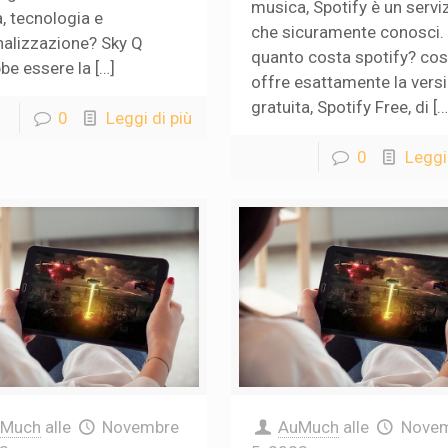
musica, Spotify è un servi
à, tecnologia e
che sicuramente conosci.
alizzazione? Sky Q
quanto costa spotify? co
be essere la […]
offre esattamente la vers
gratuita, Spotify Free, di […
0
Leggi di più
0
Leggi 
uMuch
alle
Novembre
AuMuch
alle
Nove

::::

• _What to work on_
Write out the listing above exactly as it stands, pictures excluded.

• _Answer area_
musica, Spotify è un servi
à, tecnologia e
che sicuramente conosci.
alizzazione? Sky Q
quanto costa spotify? co
be essere la […]
offre esattamente la vers
gratuita, Spotify Free, di […
0
Leggi di più
0
Leggi 
uMuch
alle
Novembre
AuMuch
alle
Nove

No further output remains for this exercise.